The same is true of the zombies. In early versions of the game, a jheri-curled zombie donned the famous red-leather outfit worn by Michael Jackson in his Thriller music video. It makes sense that this zombie dances its way across the field and summons backup dancers to the party. There’s another zombie in later stages wrapped up in a straightjacket, cranking away at a jack-in-the-box until it comes within striking distance. Once that jingle finishes – BOOM. It blows itself up along with any other plants (and zombies) standing nearby.

Plants Vs Zombies knows the style it’s aiming for and makes it very easy to visually follow along. That’s just one part of the equation though. You still need to learn the mechanics involved with each unit as you unlock them but PopCap manages to nail the pacing.

There are few games that successfully tap into the “just one more turn” vein but Plants Vs Zombies belongs in that category. Part of how it does this is how it manages to layer in new wrinkles both in the plant units you unlock as well as the zombie units you defend against. You’ll never really feel overwhelmed because the unit you unlocked on the previous level likely counters the new zombie you’re about to encounter. The deeper you get, the more options you have to successfully defend your house. It’s almost perfect in that you’re never really punished for not using a hard counter squad. You might need to utilize more creative solutions, but no challenge is truly insurmountable unless you really screw up.

The most important thing to me is that at its core, it’s just a fun videogame to play.

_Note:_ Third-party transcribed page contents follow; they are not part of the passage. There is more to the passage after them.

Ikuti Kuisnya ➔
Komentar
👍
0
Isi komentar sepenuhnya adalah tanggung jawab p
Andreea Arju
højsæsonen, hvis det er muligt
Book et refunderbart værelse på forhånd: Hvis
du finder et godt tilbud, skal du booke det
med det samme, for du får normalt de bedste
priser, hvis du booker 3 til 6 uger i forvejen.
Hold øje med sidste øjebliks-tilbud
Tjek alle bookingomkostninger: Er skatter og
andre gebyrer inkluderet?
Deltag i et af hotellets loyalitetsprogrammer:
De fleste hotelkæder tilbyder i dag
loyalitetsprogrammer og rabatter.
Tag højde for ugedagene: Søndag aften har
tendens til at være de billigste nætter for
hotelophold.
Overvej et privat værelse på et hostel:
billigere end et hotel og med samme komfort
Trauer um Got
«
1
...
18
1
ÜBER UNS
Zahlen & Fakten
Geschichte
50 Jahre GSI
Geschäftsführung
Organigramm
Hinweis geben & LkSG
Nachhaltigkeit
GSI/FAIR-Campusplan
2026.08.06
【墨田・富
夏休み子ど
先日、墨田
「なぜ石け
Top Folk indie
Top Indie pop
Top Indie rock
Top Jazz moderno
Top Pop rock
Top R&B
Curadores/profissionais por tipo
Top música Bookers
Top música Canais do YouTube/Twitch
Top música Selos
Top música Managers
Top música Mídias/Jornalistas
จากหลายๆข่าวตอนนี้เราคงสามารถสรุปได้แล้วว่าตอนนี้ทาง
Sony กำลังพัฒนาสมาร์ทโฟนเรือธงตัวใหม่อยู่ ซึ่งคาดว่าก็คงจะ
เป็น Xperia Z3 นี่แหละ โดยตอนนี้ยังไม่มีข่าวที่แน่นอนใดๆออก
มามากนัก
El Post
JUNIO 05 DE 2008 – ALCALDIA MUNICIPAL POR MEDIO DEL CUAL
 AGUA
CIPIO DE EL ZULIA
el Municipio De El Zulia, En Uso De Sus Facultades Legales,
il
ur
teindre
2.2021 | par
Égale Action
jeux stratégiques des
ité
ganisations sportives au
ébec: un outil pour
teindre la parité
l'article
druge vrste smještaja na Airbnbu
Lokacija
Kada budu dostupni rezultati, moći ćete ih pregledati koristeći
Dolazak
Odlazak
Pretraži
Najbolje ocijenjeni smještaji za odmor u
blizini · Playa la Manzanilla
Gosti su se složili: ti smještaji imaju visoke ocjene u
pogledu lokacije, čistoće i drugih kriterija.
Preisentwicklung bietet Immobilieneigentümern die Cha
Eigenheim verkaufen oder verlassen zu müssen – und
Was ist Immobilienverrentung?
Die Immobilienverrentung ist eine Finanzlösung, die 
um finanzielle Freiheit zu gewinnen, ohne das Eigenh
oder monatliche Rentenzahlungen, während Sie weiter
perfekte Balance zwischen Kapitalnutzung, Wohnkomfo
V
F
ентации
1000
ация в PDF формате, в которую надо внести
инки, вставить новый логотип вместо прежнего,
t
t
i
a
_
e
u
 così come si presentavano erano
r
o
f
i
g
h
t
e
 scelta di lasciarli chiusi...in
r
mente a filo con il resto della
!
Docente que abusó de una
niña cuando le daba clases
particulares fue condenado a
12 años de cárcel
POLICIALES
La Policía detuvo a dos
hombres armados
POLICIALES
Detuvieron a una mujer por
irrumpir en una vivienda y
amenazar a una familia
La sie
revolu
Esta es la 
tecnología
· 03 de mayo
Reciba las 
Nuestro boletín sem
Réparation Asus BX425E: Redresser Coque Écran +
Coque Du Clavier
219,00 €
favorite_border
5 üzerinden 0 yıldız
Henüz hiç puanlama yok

As games have gotten bigger, they’ve turned more into experiences, which isn’t necessarily a bad thing. Games should still be fun to play. If you’re not having fun, then what are you even doing?

Where it starts to wear a bit thin is when you see that some of the more unique plants that can be unlocked are gated behind in-game currency and that’s a bummer because some of them can add some interesting layers to your defenses. For example, the dual sunshine plant doubles your sunshine output for each sunflower you upgrade and it makes utilizing some of the more expensive plants more practical (such as the Threepeater – this plant shoots bullets across 3 lanes simultaneously). However, you have to buy them from Crazy Dave’s shop and they are not cheap. This isn’t just limited to the enhanced plants; things like extra plant slots are also locked up in the shop. It’s a bit disappointing because if you want to unlock your full arsenal and potential, you must either replay levels or dive into some of the side modes, which while interesting, immediately become kind of grindy.

There’s some interesting modes that flip the script, including one where you play as the zombies

Should you play this game before you die?

Plants Vs Zombies is one of the most fun games that I’ve played and that an important distinction I want to make. There are a lot of high-profile games that are deemed important for a number of reasons – whether it be innovation in storytelling, graphical fidelity, or being a benchmark experience of a generation. Those are all things worthy of praise but sometimes what gets overlooked is whether or not a game is fun to play and from start to finish, I haven’t had this much fun with a game in quite some time.